**Exercise details**
Turn everything in the records from the line containing "Homicide, Robbery, Total" down to the line containing "How many lines are shown in the chart?", both included, into a numbered list, omitting blank lines.

[Dataset records]

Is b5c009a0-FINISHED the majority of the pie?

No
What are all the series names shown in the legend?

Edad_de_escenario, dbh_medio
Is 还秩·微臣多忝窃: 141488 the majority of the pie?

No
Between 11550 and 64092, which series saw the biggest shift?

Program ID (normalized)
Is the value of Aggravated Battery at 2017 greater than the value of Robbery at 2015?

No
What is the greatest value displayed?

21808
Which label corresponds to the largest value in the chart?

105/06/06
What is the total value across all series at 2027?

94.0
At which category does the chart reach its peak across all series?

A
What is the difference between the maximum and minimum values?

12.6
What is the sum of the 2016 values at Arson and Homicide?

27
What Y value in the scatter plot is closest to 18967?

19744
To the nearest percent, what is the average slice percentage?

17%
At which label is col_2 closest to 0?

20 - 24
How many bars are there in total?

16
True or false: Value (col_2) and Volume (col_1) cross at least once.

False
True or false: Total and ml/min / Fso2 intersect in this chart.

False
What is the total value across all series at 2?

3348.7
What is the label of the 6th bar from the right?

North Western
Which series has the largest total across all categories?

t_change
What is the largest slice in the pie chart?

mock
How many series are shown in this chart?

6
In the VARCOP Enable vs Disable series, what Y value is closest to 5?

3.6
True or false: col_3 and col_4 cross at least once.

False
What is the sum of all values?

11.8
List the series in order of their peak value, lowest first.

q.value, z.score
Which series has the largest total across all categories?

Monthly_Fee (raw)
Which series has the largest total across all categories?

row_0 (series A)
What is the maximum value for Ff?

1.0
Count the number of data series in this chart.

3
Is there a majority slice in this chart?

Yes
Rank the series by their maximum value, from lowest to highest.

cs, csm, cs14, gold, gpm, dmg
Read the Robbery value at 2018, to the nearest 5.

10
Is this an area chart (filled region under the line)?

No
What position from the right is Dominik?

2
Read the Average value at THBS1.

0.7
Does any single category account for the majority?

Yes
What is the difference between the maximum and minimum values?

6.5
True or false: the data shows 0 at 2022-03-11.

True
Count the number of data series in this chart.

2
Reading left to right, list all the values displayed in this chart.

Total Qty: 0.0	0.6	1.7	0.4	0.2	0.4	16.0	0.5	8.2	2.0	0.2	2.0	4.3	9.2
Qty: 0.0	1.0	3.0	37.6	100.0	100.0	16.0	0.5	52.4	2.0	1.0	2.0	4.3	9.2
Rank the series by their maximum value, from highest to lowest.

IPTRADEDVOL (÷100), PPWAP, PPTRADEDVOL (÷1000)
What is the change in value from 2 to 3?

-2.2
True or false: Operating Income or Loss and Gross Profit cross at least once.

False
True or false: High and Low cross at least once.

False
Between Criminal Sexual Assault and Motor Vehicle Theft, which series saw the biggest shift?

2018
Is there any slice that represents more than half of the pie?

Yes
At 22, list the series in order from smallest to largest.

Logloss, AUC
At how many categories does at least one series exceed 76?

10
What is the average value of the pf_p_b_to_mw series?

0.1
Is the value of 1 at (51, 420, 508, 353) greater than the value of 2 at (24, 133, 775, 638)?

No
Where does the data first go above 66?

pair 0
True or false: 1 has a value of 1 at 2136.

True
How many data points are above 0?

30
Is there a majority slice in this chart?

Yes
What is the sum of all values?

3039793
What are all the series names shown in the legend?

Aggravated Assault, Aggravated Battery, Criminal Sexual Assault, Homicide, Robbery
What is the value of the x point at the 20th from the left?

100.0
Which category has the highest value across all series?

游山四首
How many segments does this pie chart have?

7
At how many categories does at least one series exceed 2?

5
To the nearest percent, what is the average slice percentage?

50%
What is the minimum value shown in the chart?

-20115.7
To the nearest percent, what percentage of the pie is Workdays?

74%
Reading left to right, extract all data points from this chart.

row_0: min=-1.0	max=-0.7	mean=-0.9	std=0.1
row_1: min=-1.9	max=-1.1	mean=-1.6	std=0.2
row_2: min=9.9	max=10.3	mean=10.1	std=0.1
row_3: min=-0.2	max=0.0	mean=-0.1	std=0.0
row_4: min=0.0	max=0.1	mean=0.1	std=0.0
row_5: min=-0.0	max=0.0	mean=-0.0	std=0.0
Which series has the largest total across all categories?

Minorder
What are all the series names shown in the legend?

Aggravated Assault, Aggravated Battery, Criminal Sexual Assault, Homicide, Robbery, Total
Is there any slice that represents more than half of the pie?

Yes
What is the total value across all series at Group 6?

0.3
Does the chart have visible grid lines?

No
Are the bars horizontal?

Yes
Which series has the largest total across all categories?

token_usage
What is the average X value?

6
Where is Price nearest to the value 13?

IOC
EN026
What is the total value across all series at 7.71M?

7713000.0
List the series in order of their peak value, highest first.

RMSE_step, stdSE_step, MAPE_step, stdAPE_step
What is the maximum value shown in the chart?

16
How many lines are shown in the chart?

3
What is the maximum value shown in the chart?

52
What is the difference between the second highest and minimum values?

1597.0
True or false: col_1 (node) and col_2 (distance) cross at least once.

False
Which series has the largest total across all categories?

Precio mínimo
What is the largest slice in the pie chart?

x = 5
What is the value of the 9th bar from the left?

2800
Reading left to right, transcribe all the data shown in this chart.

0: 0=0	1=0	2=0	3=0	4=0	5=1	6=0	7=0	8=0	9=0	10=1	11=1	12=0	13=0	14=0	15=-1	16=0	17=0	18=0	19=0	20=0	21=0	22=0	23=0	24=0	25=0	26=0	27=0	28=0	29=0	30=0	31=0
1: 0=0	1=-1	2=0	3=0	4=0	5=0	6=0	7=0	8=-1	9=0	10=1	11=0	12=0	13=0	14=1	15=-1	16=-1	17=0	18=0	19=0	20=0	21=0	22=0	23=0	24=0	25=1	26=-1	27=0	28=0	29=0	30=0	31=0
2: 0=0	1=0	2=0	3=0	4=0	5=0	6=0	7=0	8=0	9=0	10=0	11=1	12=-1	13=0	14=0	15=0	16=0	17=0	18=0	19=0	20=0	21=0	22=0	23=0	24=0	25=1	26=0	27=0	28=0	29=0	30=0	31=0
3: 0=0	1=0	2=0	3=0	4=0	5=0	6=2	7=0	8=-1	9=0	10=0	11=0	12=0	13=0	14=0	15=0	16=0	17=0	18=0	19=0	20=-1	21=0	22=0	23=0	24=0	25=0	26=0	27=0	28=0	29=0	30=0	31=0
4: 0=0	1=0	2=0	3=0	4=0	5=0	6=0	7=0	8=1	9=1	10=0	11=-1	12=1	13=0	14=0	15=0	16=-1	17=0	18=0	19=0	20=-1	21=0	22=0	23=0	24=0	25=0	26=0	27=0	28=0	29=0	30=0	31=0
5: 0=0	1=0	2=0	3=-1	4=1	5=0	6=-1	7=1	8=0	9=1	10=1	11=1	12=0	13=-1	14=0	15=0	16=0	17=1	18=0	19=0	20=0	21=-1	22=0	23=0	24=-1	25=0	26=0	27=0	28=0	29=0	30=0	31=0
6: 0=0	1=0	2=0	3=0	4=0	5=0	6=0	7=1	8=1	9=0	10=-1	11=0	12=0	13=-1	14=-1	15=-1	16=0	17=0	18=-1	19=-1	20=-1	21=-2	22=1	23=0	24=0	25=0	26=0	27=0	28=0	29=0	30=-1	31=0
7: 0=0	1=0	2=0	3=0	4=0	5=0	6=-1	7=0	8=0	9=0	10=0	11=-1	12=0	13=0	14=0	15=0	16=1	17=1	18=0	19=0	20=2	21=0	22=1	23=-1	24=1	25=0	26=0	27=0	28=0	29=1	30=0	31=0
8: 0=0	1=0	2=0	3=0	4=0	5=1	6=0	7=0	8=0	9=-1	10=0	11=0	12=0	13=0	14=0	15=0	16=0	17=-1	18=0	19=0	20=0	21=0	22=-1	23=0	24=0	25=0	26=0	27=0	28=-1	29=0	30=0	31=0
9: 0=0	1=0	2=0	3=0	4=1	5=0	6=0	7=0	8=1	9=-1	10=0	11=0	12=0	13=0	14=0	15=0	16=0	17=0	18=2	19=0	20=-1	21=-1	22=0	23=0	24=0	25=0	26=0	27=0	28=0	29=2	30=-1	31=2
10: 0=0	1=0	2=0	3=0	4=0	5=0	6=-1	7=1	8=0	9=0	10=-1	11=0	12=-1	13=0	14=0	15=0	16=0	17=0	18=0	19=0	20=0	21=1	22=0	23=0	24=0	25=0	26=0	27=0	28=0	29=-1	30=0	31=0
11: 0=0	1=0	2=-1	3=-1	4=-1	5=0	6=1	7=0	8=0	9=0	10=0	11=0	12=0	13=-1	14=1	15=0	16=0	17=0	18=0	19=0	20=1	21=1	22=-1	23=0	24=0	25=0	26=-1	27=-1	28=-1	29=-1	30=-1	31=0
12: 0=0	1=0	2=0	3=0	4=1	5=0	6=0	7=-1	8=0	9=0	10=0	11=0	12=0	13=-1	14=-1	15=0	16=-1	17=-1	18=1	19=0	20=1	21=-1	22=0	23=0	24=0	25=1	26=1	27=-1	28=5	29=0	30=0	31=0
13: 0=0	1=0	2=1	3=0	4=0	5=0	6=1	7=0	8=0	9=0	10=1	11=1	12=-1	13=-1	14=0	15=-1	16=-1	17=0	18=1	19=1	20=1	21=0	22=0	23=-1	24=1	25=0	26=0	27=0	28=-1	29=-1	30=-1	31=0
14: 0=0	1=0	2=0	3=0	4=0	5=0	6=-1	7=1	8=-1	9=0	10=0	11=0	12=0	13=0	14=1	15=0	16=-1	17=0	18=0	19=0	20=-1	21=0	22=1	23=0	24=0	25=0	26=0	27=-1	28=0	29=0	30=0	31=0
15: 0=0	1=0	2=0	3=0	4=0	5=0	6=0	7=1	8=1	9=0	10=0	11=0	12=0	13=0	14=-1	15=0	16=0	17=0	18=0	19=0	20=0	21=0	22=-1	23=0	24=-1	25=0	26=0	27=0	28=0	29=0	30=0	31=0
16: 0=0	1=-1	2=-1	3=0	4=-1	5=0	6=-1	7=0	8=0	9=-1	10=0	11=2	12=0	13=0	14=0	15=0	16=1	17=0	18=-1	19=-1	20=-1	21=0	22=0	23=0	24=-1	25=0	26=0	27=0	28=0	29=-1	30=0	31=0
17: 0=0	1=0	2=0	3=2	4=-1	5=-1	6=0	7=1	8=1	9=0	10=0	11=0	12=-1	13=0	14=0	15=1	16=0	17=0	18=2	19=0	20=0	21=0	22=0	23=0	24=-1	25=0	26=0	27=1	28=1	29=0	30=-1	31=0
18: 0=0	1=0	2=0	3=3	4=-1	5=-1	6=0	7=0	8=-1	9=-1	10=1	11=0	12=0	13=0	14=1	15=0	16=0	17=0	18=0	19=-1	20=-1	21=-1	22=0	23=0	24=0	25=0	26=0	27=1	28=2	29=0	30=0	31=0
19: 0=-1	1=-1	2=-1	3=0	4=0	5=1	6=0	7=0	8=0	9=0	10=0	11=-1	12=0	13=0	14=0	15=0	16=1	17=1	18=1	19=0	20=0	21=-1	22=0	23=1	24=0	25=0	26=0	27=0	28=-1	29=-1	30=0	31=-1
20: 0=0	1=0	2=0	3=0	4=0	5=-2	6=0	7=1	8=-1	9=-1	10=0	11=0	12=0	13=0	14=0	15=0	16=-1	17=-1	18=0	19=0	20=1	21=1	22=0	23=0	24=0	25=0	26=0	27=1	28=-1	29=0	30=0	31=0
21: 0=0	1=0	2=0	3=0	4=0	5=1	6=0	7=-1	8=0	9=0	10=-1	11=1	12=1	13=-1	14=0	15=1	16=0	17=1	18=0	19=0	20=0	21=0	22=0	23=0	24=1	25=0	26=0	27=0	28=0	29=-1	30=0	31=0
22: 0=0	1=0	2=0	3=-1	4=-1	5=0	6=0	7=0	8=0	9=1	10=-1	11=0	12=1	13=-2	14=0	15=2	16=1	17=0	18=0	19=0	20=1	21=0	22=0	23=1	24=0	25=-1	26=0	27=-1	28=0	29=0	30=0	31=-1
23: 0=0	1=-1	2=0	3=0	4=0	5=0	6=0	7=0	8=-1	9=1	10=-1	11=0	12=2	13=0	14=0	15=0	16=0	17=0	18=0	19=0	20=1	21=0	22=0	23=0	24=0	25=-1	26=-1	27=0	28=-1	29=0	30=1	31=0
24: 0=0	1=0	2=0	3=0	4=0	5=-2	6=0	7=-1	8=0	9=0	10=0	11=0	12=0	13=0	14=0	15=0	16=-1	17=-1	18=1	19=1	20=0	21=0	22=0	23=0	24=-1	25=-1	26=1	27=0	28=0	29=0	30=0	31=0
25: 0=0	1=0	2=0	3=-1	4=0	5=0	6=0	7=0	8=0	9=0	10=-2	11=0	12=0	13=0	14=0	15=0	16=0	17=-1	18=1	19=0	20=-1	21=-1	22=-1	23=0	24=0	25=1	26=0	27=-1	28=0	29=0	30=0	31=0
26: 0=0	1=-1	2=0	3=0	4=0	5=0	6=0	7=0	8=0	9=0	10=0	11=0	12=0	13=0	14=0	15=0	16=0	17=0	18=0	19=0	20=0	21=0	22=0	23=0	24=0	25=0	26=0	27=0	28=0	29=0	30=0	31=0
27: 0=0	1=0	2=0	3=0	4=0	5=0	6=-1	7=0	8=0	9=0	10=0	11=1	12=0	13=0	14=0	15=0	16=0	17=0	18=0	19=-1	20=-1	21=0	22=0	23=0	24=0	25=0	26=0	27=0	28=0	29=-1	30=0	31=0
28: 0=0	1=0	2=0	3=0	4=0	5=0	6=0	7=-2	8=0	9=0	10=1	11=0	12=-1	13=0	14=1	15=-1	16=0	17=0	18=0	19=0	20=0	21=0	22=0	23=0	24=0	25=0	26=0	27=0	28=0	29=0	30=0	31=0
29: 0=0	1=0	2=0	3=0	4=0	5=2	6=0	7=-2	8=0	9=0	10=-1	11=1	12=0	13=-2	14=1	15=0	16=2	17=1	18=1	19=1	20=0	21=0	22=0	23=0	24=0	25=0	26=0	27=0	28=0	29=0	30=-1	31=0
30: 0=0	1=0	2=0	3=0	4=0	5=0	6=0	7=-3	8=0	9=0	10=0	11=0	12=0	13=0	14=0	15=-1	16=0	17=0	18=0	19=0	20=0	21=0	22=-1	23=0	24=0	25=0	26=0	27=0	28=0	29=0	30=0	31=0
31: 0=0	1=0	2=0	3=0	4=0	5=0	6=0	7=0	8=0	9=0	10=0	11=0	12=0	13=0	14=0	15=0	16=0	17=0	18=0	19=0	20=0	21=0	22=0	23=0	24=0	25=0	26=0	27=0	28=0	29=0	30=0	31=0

**Finished exercise**
1. Aggravated Assault, Aggravated Battery, Criminal Sexual Assault, Homicide, Robbery, Total
2. Is there any slice that represents more than half of the pie?
3. Yes
4. What is the total value across all series at Group 6?
5. 0.3
6. Does the chart have visible grid lines?
7. No
8. Are the bars horizontal?
9. Yes
10. Which series has the largest total across all categories?
11. token_usage
12. What is the average X value?
13. 6
14. Where is Price nearest to the value 13?
15. IOC
16. EN026
17. What is the total value across all series at 7.71M?
18. 7713000.0
19. List the series in order of their peak value, highest first.
20. RMSE_step, stdSE_step, MAPE_step, stdAPE_step
21. What is the maximum value shown in the chart?
22. 16
23. How many lines are shown in the chart?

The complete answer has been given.